→ Task prompt
Exactly how many lines of the data below include the string "left"? State the number and nothing more.

→ Records to use
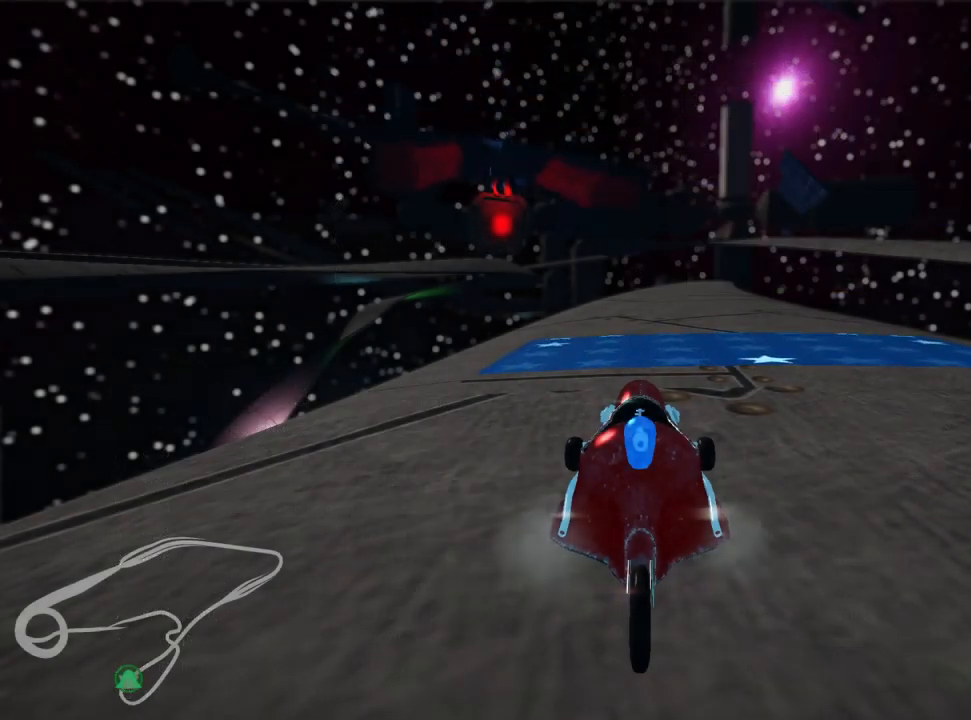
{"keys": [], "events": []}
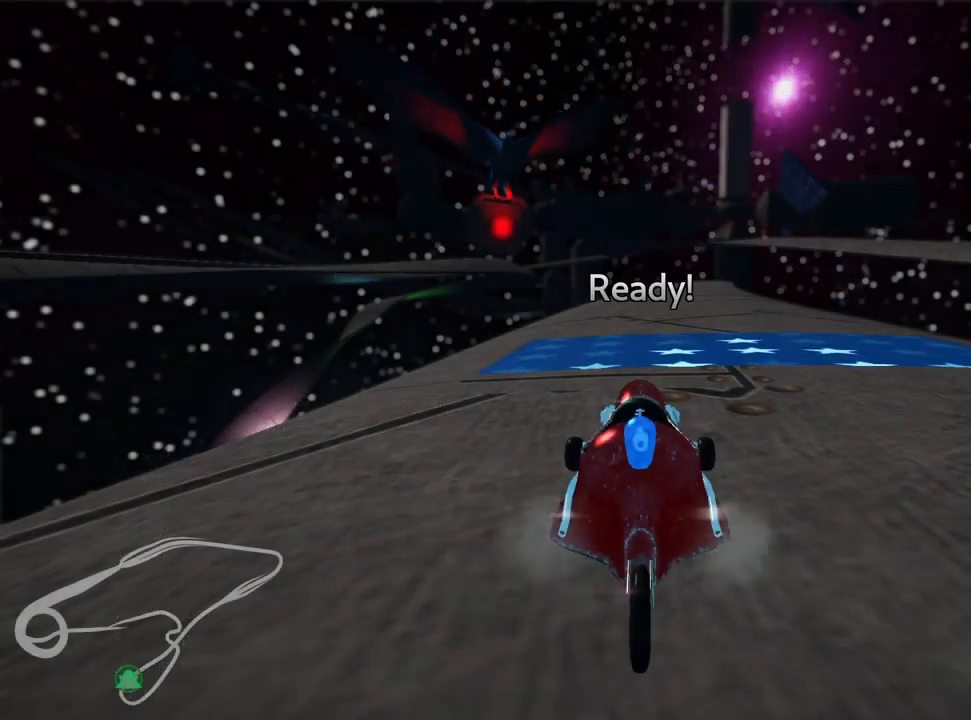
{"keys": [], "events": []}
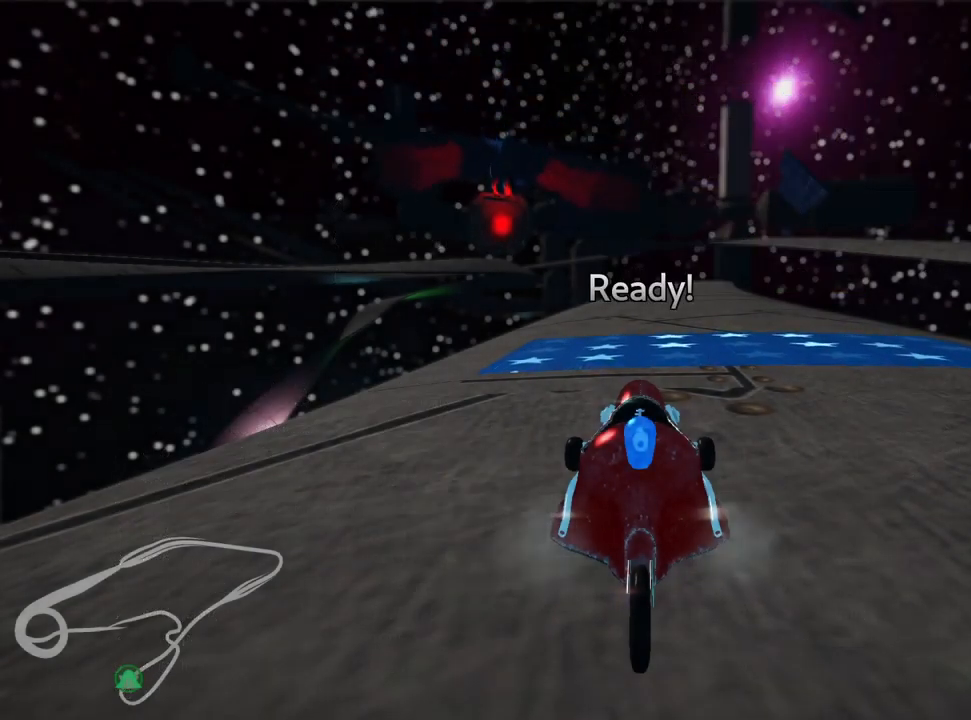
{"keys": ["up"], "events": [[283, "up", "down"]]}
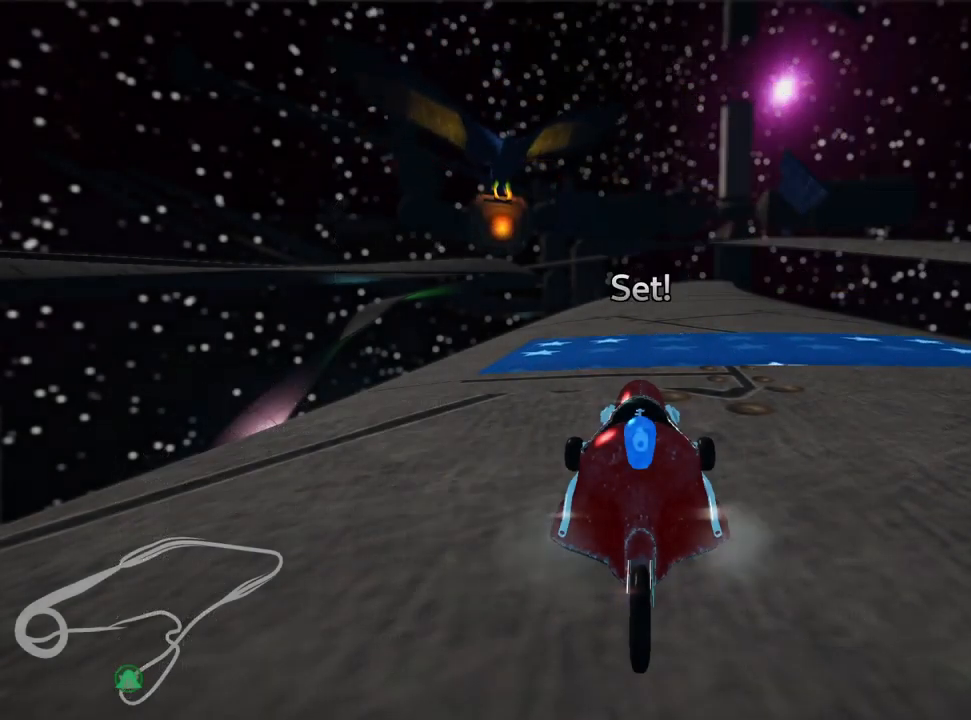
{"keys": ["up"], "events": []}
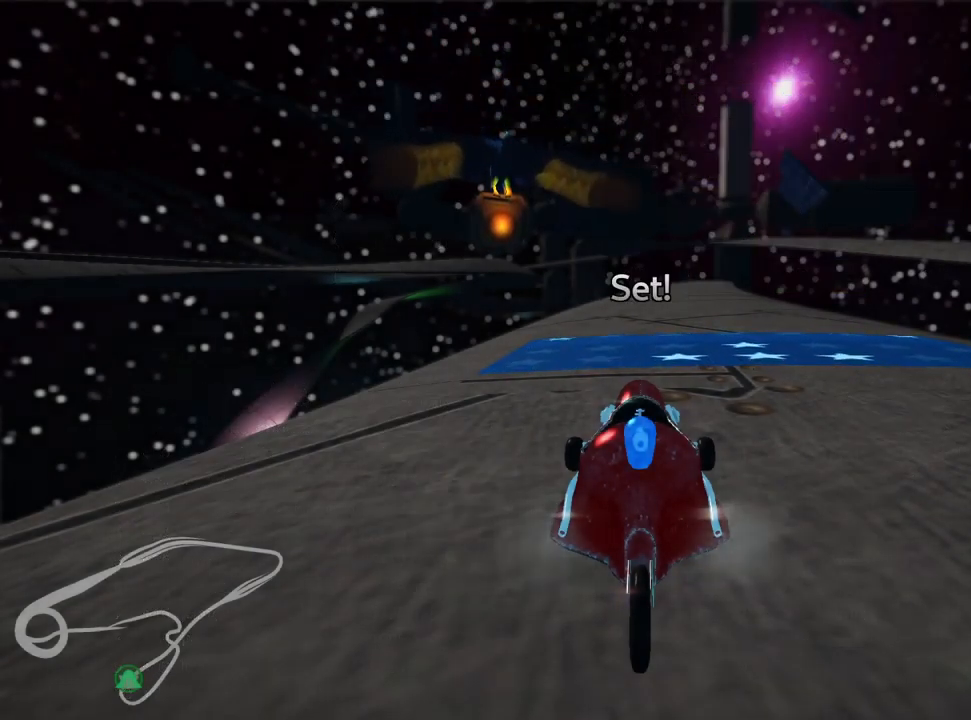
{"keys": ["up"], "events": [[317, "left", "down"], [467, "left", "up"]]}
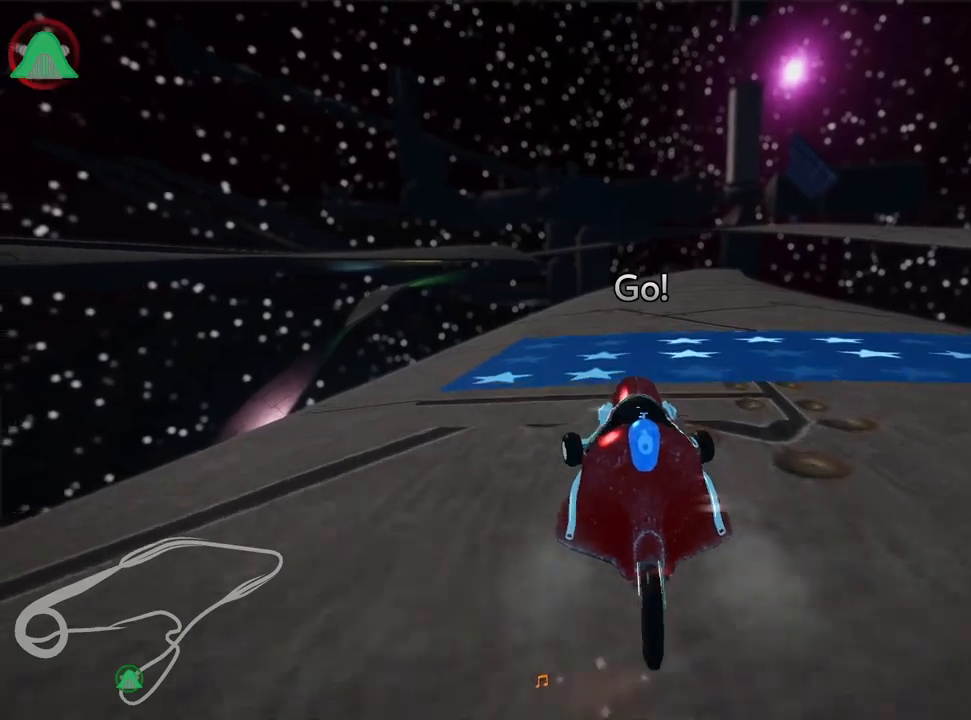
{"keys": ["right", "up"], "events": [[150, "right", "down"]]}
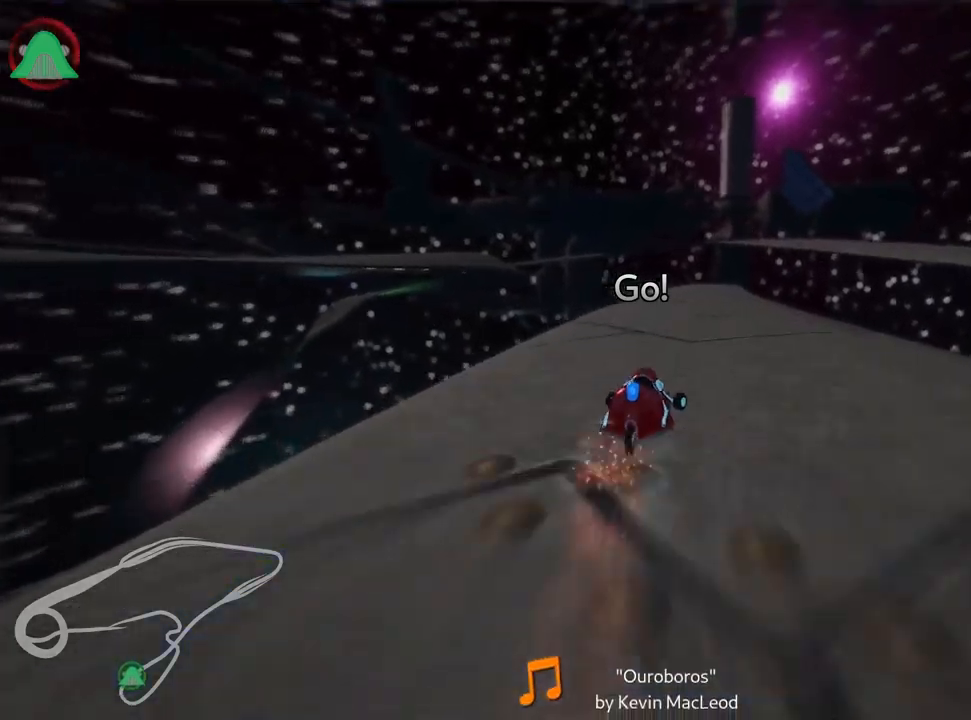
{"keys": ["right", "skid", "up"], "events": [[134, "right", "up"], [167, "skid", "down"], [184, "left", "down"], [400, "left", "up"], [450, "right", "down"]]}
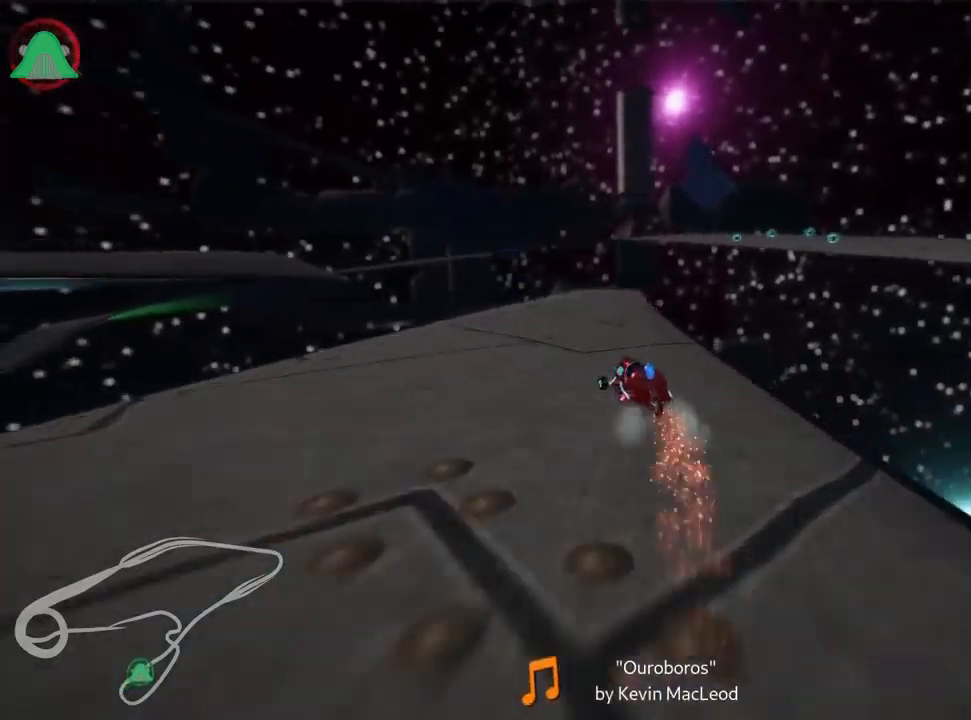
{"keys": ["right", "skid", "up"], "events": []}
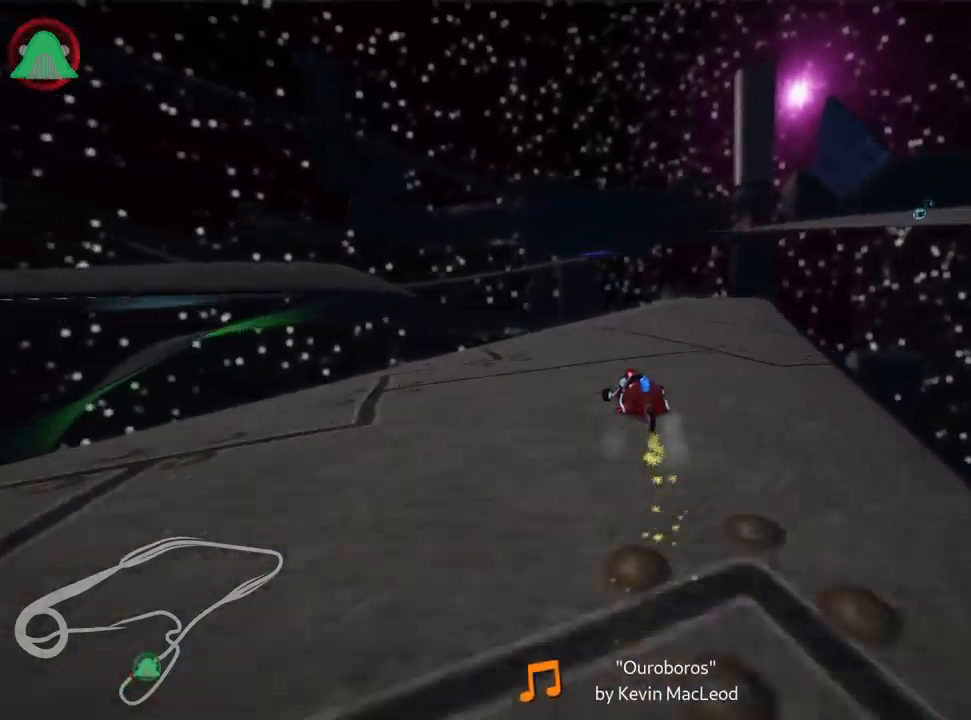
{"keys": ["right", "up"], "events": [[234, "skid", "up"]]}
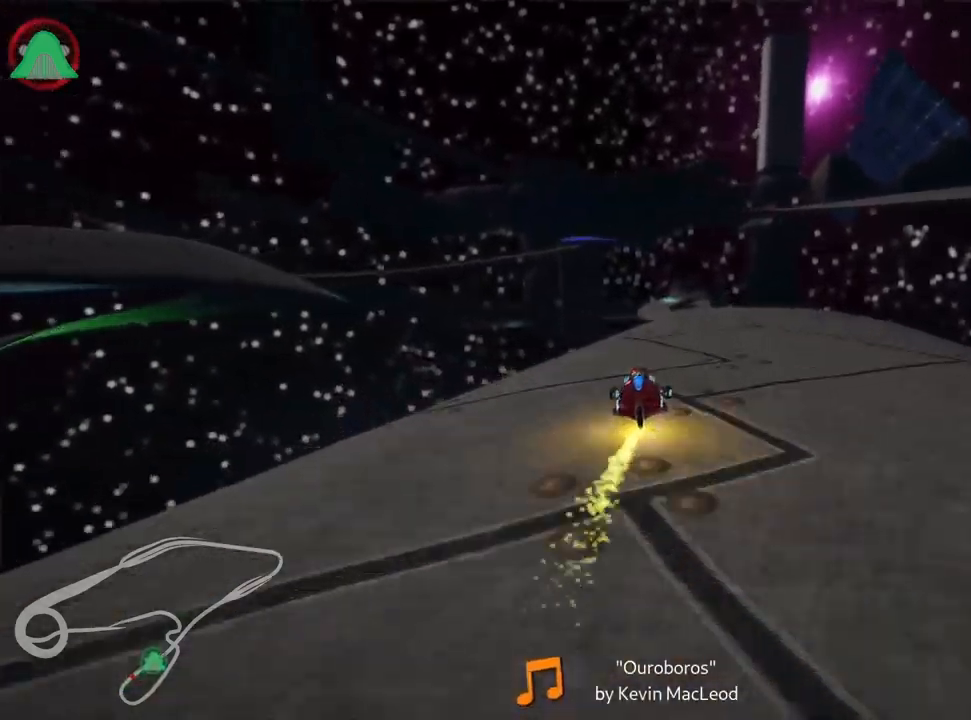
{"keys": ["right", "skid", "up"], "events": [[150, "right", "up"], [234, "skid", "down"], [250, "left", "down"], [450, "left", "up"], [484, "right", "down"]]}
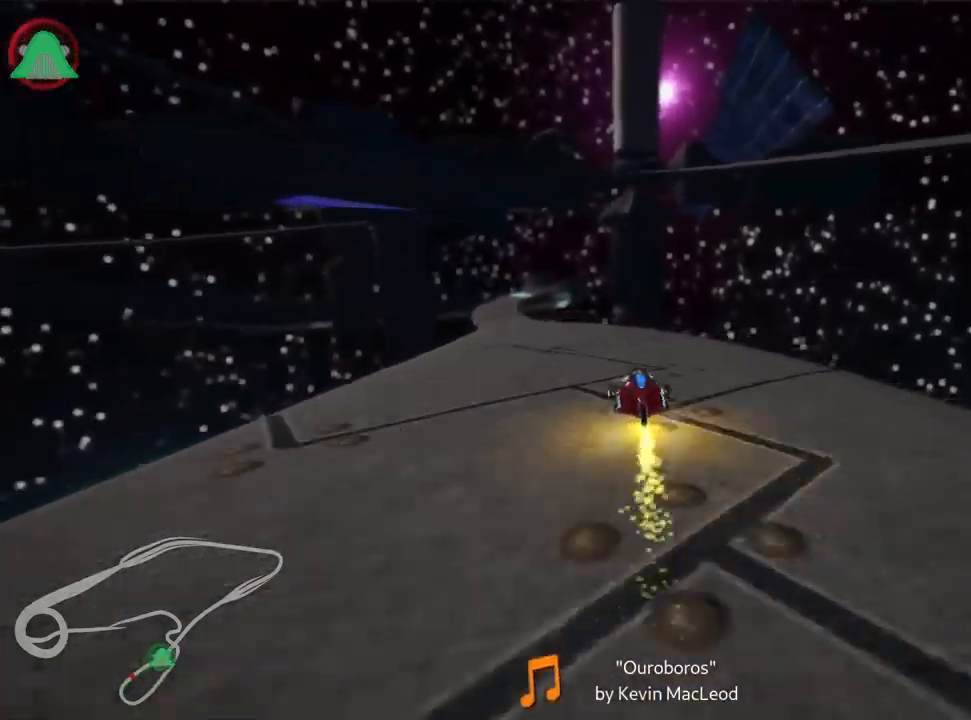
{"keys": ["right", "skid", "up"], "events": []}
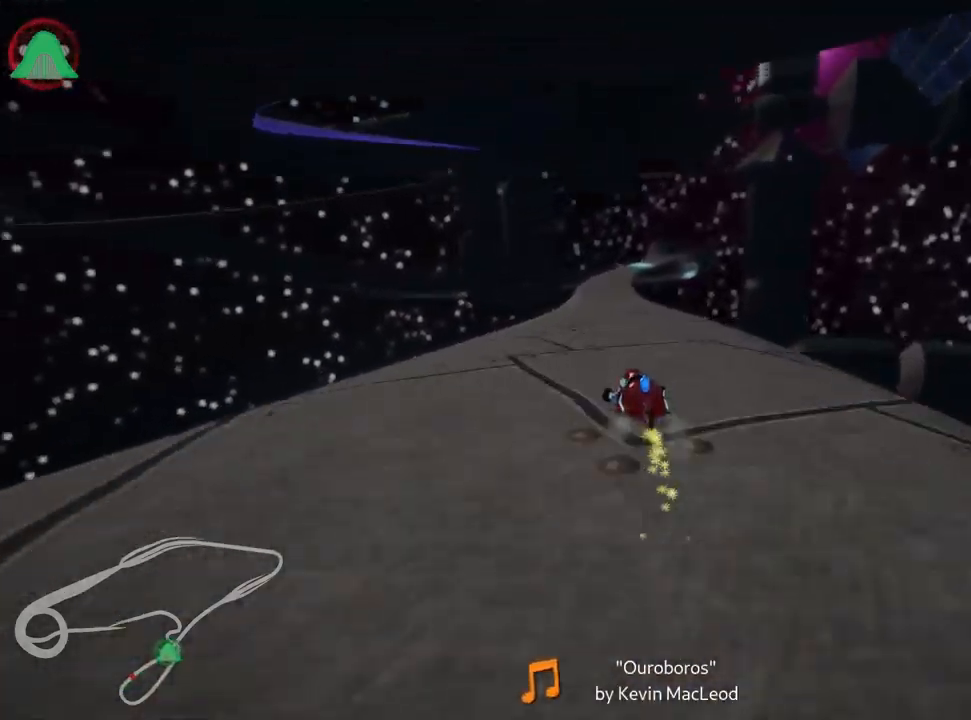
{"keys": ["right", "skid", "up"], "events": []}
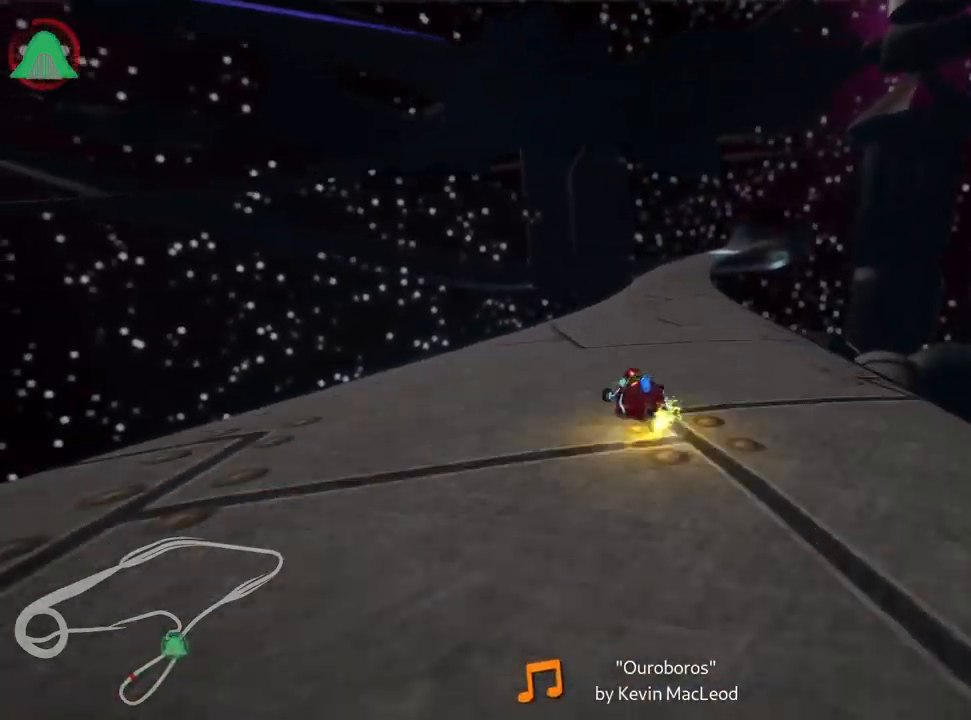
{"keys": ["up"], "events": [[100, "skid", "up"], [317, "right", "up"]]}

→ Finished exercise
3